Usando as informações:
1. Traduza para o inglês esta frase do texto sobre o fim da escala 6×1: "O texto segue agora para análise do Senado Federal."
2. Segundo o texto sobre o fim da escala 6×1, de quantas para quantas horas semanais a PEC 221/19 reduz a jornada máxima de trabalho?
3. Dê prosseguimento ao texto sobre o fim da escala 6×1 a partir da última frase apresentada.

Texto de leitura:
------------------------------------------------

Fim da escala 6×1: veja como votaram os deputados do Tocantins e o que muda para os trabalhadores

Fim da escala 6×1: veja como votaram os deputados do Tocantins e o que muda para os trabalhadores
Fernanda CappellessoPor Fernanda Cappellesso 29 de maio de 2026 0

Câmara aprova PEC que reduz jornada para 40 horas semanais e garante dois dias de descanso; proposta segue agora para análise do Senado

A Câmara dos Deputados aprovou, em dois turnos, a Proposta de Emenda à Constituição (PEC) 221/19, que prevê a redução da jornada máxima de trabalho de 44 para 40 horas semanais, distribuídas em cinco dias de trabalho e dois dias de descanso remunerado. A votação ocorreu na noite de quarta-feira (27) e terminou com ampla maioria favorável: foram 472 votos a favor e 22 contra no primeiro turno, e 461 votos favoráveis contra 19 contrários no segundo turno. O texto segue agora para análise do Senado Federal.

------------------------------------------------

Registros de dados coletados:

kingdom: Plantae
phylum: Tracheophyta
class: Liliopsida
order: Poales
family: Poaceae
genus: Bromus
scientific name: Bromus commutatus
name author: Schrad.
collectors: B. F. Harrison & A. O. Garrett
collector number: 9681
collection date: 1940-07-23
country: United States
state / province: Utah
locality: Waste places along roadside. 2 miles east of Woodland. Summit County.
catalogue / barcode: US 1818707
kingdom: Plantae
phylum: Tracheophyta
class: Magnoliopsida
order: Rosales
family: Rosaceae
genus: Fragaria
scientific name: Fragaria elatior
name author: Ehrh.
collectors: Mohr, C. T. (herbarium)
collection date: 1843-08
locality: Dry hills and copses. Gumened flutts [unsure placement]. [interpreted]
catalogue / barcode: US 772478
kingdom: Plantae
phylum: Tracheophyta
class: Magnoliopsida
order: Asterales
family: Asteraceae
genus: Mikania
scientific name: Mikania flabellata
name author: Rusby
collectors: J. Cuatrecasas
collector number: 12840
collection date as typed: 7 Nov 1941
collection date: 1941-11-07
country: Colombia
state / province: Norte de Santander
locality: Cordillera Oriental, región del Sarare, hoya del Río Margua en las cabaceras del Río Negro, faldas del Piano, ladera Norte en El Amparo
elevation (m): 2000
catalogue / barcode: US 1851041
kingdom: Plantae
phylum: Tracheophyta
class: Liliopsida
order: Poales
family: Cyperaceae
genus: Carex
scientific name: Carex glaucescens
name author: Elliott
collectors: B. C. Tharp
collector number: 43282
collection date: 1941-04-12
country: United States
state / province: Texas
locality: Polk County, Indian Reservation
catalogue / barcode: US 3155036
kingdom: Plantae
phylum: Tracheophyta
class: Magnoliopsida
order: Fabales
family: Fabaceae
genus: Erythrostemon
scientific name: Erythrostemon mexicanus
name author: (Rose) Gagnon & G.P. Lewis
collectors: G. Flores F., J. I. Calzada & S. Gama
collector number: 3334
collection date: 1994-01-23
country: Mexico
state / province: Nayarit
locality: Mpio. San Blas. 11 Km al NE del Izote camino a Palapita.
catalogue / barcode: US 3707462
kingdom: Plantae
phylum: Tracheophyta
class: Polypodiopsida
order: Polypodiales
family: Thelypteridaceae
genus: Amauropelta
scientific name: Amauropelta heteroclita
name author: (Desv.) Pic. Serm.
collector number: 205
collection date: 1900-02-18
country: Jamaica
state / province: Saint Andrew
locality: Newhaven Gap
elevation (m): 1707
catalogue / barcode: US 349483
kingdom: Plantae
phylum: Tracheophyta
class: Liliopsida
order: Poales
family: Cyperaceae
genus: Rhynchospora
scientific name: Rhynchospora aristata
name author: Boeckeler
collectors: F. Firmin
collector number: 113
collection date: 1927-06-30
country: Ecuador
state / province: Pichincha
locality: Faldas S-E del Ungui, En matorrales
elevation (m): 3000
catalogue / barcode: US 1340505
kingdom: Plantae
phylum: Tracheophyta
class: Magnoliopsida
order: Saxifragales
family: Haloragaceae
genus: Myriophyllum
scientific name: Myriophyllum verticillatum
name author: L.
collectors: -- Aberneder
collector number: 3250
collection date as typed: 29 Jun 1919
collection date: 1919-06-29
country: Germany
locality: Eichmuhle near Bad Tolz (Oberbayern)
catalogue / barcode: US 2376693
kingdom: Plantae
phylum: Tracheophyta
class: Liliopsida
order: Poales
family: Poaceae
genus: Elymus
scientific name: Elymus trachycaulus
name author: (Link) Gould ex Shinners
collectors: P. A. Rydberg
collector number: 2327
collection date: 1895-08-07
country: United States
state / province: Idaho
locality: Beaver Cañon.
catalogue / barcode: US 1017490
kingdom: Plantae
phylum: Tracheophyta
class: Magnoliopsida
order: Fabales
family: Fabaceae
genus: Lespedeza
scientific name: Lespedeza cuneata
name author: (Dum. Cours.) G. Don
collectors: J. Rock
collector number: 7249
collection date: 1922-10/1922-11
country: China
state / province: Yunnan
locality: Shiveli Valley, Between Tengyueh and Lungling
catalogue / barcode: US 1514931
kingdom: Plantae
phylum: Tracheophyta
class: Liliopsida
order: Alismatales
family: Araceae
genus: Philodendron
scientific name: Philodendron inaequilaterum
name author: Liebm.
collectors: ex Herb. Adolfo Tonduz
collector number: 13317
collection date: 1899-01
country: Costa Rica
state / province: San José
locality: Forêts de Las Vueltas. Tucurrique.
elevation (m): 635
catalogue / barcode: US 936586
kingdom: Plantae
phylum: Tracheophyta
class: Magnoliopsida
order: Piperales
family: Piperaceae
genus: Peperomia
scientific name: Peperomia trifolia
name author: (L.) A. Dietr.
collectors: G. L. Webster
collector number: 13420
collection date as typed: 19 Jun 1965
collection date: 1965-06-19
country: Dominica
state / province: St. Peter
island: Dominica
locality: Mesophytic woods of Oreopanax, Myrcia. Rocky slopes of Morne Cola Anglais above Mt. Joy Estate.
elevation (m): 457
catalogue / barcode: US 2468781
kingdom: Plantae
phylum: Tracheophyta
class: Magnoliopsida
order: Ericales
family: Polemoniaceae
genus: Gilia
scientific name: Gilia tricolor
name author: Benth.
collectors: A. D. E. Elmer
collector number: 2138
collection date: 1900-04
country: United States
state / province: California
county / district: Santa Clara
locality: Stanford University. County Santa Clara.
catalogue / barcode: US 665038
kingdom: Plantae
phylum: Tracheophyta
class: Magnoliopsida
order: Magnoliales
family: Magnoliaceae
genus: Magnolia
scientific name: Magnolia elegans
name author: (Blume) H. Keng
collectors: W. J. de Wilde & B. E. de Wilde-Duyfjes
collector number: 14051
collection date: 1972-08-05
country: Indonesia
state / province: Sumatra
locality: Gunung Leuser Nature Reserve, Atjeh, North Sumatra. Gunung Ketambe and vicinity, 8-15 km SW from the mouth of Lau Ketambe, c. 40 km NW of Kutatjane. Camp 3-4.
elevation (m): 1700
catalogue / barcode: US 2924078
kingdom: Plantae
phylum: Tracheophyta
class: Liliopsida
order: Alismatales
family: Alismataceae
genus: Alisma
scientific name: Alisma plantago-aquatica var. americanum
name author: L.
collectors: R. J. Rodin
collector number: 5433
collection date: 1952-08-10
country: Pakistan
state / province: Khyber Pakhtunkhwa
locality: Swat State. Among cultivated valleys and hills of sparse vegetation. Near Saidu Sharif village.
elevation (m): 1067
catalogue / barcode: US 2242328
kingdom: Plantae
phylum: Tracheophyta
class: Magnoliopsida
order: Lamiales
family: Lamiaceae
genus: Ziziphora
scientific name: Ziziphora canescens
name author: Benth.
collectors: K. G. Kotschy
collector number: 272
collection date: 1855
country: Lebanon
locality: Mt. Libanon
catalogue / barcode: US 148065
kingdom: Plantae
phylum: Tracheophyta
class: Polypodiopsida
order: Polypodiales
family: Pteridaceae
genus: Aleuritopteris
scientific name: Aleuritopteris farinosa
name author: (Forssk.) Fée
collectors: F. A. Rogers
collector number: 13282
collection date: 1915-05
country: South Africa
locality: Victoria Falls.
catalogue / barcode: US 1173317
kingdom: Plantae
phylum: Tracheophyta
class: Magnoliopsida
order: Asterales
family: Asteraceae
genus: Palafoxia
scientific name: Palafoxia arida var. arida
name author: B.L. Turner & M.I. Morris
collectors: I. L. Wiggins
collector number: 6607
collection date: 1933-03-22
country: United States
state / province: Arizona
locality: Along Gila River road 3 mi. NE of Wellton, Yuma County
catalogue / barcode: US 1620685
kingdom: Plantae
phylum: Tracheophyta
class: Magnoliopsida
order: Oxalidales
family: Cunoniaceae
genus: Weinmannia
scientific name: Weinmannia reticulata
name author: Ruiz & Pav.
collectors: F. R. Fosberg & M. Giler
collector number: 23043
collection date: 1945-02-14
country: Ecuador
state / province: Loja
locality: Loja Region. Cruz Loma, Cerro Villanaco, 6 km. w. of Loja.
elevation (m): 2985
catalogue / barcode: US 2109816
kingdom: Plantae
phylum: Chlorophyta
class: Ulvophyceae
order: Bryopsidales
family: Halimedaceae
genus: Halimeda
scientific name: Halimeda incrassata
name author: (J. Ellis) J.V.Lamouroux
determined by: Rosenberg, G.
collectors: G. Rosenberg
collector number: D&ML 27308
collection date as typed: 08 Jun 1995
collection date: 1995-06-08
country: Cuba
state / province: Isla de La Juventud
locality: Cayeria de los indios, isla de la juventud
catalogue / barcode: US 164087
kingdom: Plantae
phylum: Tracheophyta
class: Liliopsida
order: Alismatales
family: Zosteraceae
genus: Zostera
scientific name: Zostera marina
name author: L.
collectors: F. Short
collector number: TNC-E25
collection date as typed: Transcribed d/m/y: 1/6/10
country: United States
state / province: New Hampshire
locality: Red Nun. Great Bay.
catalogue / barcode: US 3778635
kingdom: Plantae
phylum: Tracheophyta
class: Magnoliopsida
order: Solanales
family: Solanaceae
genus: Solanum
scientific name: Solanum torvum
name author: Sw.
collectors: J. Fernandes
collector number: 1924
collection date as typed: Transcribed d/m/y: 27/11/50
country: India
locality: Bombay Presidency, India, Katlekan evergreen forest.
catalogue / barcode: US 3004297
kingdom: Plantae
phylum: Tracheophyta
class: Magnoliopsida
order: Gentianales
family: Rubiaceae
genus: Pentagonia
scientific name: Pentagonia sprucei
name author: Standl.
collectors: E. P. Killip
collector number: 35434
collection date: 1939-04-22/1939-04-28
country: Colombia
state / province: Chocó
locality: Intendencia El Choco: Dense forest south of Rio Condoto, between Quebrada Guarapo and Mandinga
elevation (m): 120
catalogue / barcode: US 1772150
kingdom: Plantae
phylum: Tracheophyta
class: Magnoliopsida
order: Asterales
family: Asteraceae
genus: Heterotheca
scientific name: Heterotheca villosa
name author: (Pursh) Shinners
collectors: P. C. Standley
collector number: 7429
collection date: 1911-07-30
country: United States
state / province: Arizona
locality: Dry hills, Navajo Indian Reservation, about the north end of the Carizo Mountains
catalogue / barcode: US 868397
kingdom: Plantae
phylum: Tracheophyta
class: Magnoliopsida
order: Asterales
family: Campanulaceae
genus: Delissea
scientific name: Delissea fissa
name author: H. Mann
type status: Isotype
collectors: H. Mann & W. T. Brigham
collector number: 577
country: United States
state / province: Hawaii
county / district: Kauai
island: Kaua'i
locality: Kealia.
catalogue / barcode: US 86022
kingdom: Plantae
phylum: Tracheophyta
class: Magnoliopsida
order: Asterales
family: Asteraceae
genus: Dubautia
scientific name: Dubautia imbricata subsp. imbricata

------------------------------------------------

Respostas:
1. The text now goes to the Federal Senate for review.

2. De 44 para 40 horas semanais.

3.
A proposta representa uma das maiores mudanças nas regras trabalhistas brasileiras desde a Constituição de 1988 e reacendeu o debate sobre produtividade, saúde mental, qualidade de vida e impactos econômicos para empresas de diferentes portes.

No Tocantins, os oito deputados federais votaram favoravelmente à PEC nos dois turnos de votação, acompanhando a ampla maioria da Câmara. Segundo os registros divulgados após a votação, nenhum parlamentar tocantinense apareceu entre os votos contrários ao texto.

Como votaram os deputados do Tocantins

Deputado Partido Voto
Alexandre Guimarães MDB Favorável
Carlos Gaguim União Brasil Favorável
Eli Borges PL Favorável
Filipe Martins PL Favorável
Lázaro Botelho PP Favorável
Ricardo Ayres Republicanos Favorável
Toinho Andrade Republicanos Favorável
Vicentinho Júnior PP Favorável

A aprovação ocorreu após meses de pressão de sindicatos, movimentos trabalhistas e discussões dentro do Congresso Nacional. O texto aprovado foi construído a partir de negociações entre o governo federal, lideranças da Câmara e parlamentares da comissão especial responsável pela proposta.

O que muda na prática

A PEC estabelece uma transição gradual.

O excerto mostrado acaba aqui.